The Vatican has led an apostolic visitation to investigate the orthodoxy of US nuns.

"The nuns of the LCWR (Leadership Conference of Women Religious) account for 80% of the 56 thousand US nuns. The way they responded to Cardinal Rodé's visitation was exemplary. They practiced "constructive resistance", that is instead ceding to or opposing it, they took the opportunity to deepen their understanding of themselves and of the Church, as well as the bonds that unite the different communities. This attitude, neither high-handed nor submissive, is the main theoretical contribution that many female orders already offer. And then there are specific contributions. For years, many sisters have been revising history and theology from the gender equality perspective. Elisabeth Johnson explores feminine imagery and language and the relationship between theology and ecology; Ivone Gebara is a liberation theologian, committed against injustice; Margaret Farley argues for a moral theology that separates sexuality from sin and guilt. Today a queer theology is crucial -- thinking about sexual diversity from the theological perspective and, from there, developing an anthropology that promotes the originality of each human being and his/her freedom. In the community perspective, it's not about strengthening capitalist individualism, but the solidarity that makes us happy. Yes, I have faith in this moment being experienced by the Church, not because I'm waiting for a solution from Pope Francis, but because I expect that he will give space to proposals that come from below, from the margins."
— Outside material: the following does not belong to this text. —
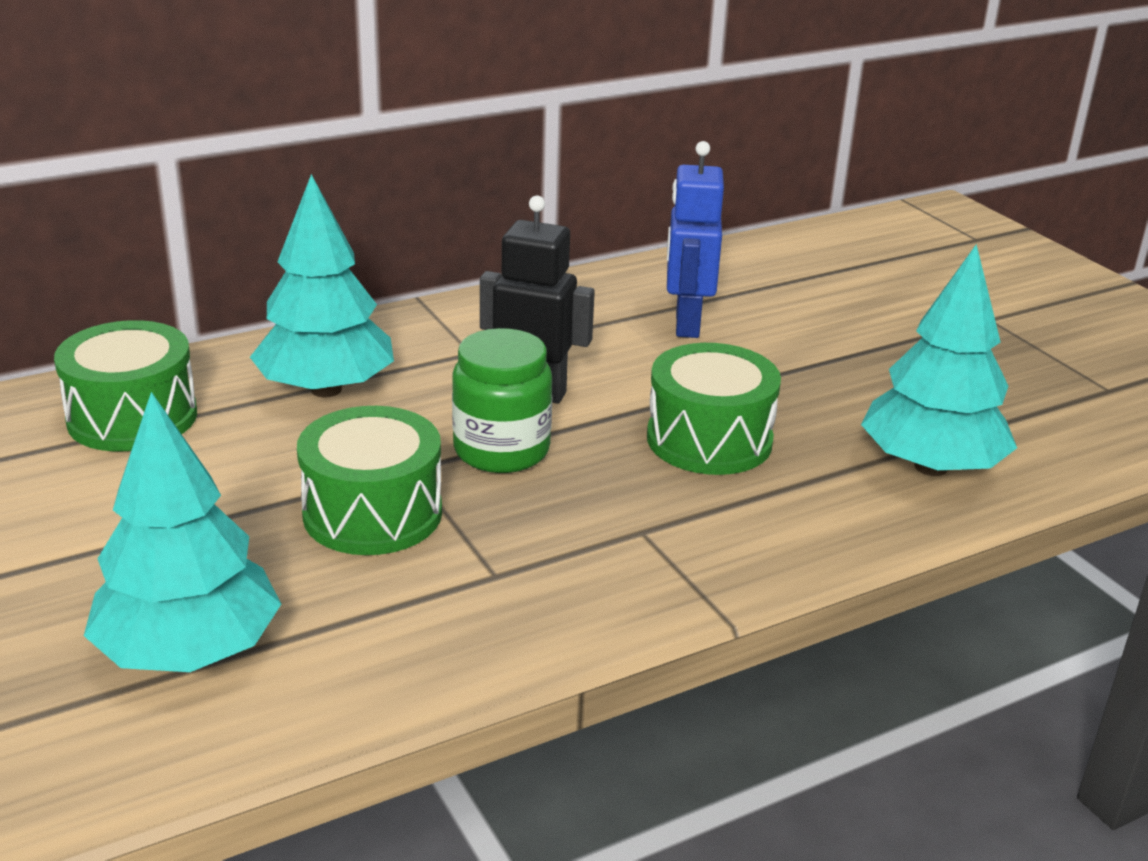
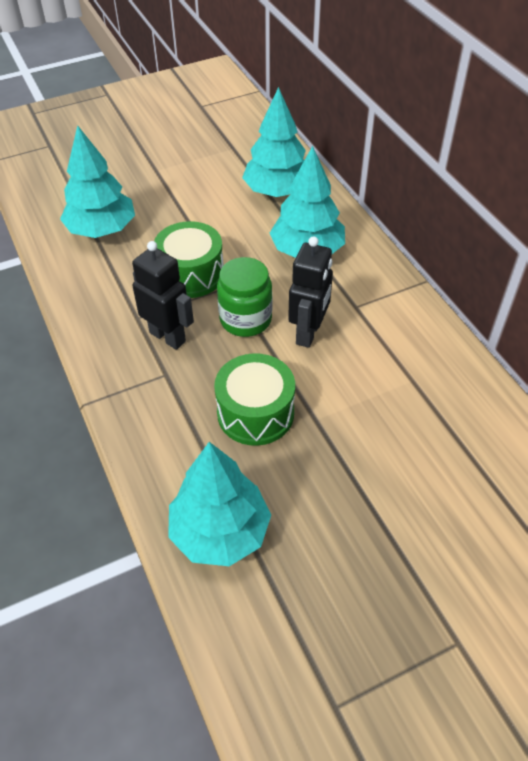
camera: 95 degrees right, 20 degrees up
(132, 417) = (277, 191): green drum -> turquoise tree
(548, 533) = (168, 337): none -> black robot
(686, 324) = (409, 416): blue robot -> none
Pope Francis has limited the web in the monasteries.

"Recommending to contemplative women religious and not to contemplative male religious to restrict the use of social networks reflects a still prevailing sexist prejudice in the Roman Catholic Church. In my monastery, the fact has not provoked changes. We continue to use the social media and try as always to use it responsibly."

About Catholic feminist theology, what's on the horizon? Women priests? The reformulation of chastity and sexual identity?

"There is the awareness that the 'woman problem' has not yet been overcome in the Church or even in 21st century society. In Europe in 2015, women earned 16% less wages than men for equal work -- everything else proceeds from that. How do theology and ecclesial practices continue to contribute to the exploitation of women? Why is their exclusion from the liturgical representation and Church government still being justified?"

What do you think of the new sexism?

"Most of the women, particularly the young, feel themselves to be "women" and different from "men". This gender diversity feels attractive to them and they don't accept that men or society impose anything on them, like switching from a paid job to an unpaid one or dressing in a certain way. But, with the imposition eliminated, there are many women who leave work after the birth of their first child or dress sexy, even if it means annoying shoes and cosmetic surgery. I believe, however, that this patriarchal model is not the society that men impose on women, but the one that men and women build together when they do not have the courage to be queer, to each develop their own originality."

Will you return to the convent?

"The exclaustration permit will end in August 2018. It's my intention to respect it."